Love these day involving dates, prom night, dating apps, FaceTime and Skyping, long-distance relationship, texting each other until they fall asleep with their phones. But, love is love after all.

It’s one of those things where someone can say “I love you” by just being like “text me when you get home safe.” Anything like that, “are you okay” when you’re having a stressful day, or buying someone a coffee in the morning when you know they’re going to want one. Or when someone pick you up from your workplace and take you out on a date.

These days, love is about sitting in silence and enjoying every second of it simply because your partner is sharing it with you. Love is about reading another person’s mind and finishing his or her sentences—because you know that person that well.

People now want to highlight how lame their relationship is and how lame they are when they’re together but how adorable it is at the same time.

People these day hate cheesiness, and I’m not really a huge fan of classic romance necessarily, so the idea of making new cliches was trying to desperately to avoid candlelit dinners and kind of make their own little things that are special to them.

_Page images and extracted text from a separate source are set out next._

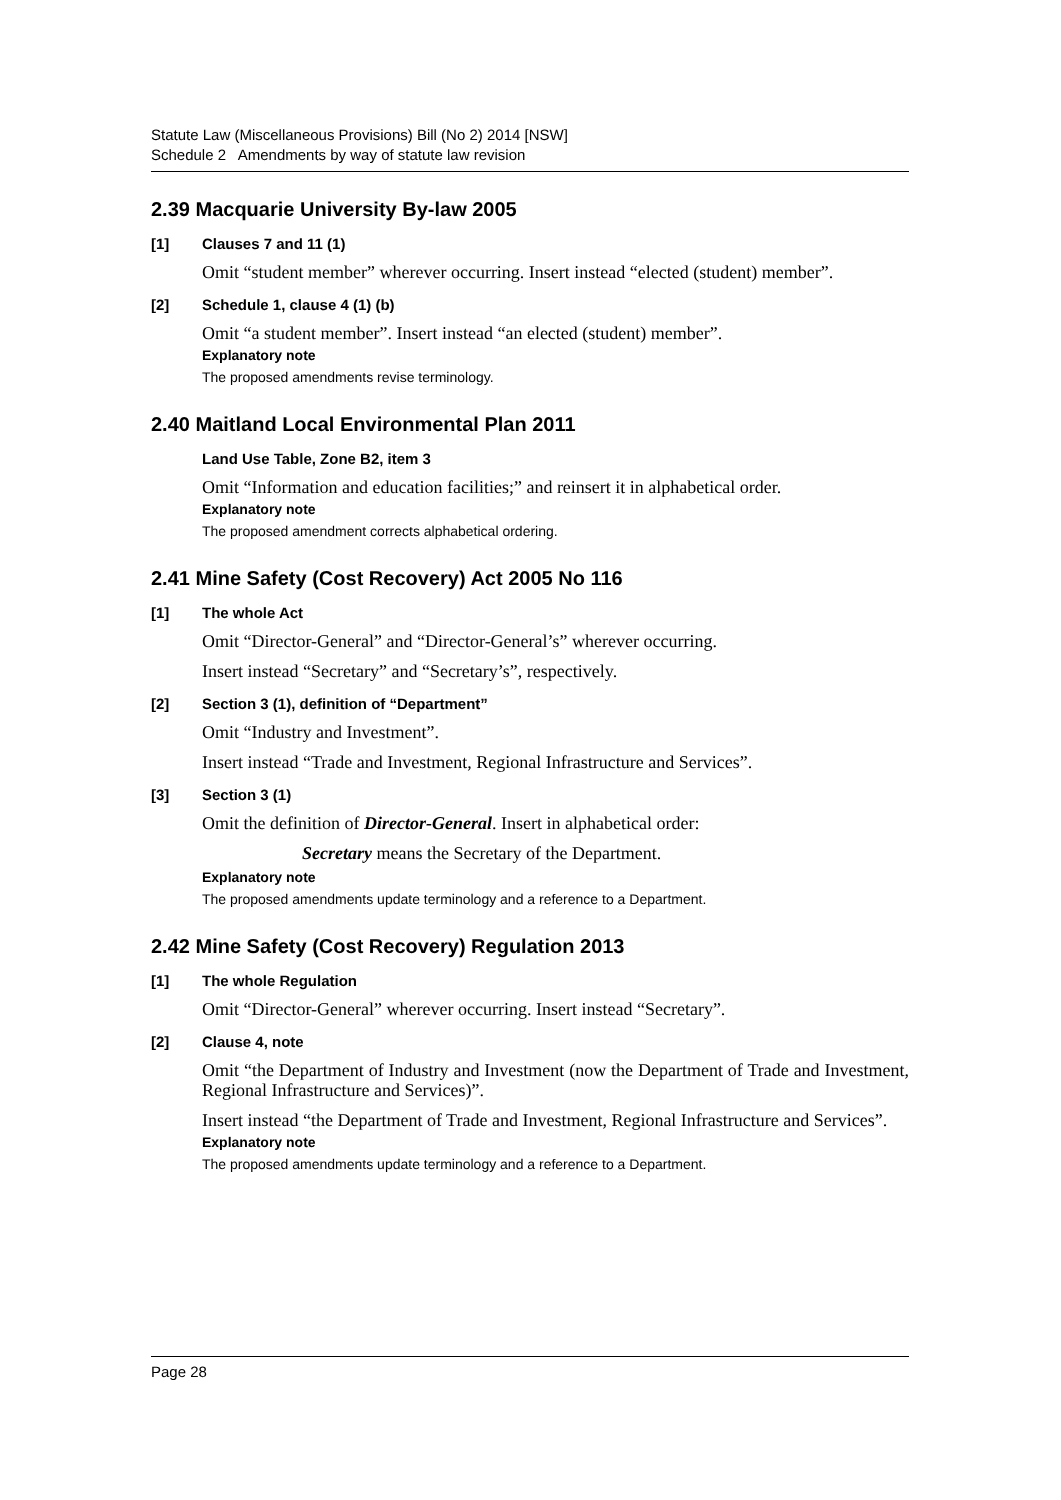Statute Law (Miscellaneous Provisions) Bill (No 2) 2014 [NSW]
Schedule 2 Amendments by way of statute law revision
2.39 Macquarie University By-law 2005
[1] Clauses 7 and 11 (1)
Omit “student member” wherever occurring. Insert instead “elected (student) member”.
[2] Schedule 1, clause 4 (1) (b)
Omit “a student member”. Insert instead “an elected (student) member”.
Explanatory note
The proposed amendments revise terminology.
2.40 Maitland Local Environmental Plan 2011
Land Use Table, Zone B2, item 3
Omit “Information and education facilities;” and reinsert it in alphabetical order.
Explanatory note
The proposed amendment corrects alphabetical ordering.
2.41 Mine Safety (Cost Recovery) Act 2005 No 116
[1] The whole Act
Omit “Director-General” and “Director-General’s” wherever occurring.
Insert instead “Secretary” and “Secretary’s”, respectively.
[2] Section 3 (1), definition of “Department”
Omit “Industry and Investment”.
Insert instead “Trade and Investment, Regional Infrastructure and Services”.
[3] Section 3 (1)
Omit the definition of Director-General. Insert in alphabetical order:
Secretary means the Secretary of the Department.
Explanatory note
The proposed amendments update terminology and a reference to a Department.
2.42 Mine Safety (Cost Recovery) Regulation 2013
[1] The whole Regulation
Omit “Director-General” wherever occurring. Insert instead “Secretary”.
[2] Clause 4, note
Omit “the Department of Industry and Investment (now the Department of Trade and Investment, Regional Infrastructure and Services)”.
Insert instead “the Department of Trade and Investment, Regional Infrastructure and Services”.
Explanatory note
The proposed amendments update terminology and a reference to a Department.
Page 28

Modern love is about putting another person before yourself, because when that person is happy, you’re happy. Love is about staying in on the weekend, ordering Chinese food, and putting on a new documentary because you wouldn’t want to be with anyone else.

These days, love knows no gender, race, shape, or size. Love is love.

Love can be communicated in just a look or a gesture or whatever, and I often feel like those are the kind of things that hit home a lot harder than someone looking at your and being like “I love you.” Love is not something that you express when you say “I love you” necessarily, it’s something that you express in a million little gestures throughout every single day.

As Troye said in his song for his boyfriend (the one and only, Connor Franta *cough*), “You don’t have to say I love you to say I love you.

That’s what modern love is to me. It’s  simpler than the old-fashioned one, but it’s more complicated when you’re in love.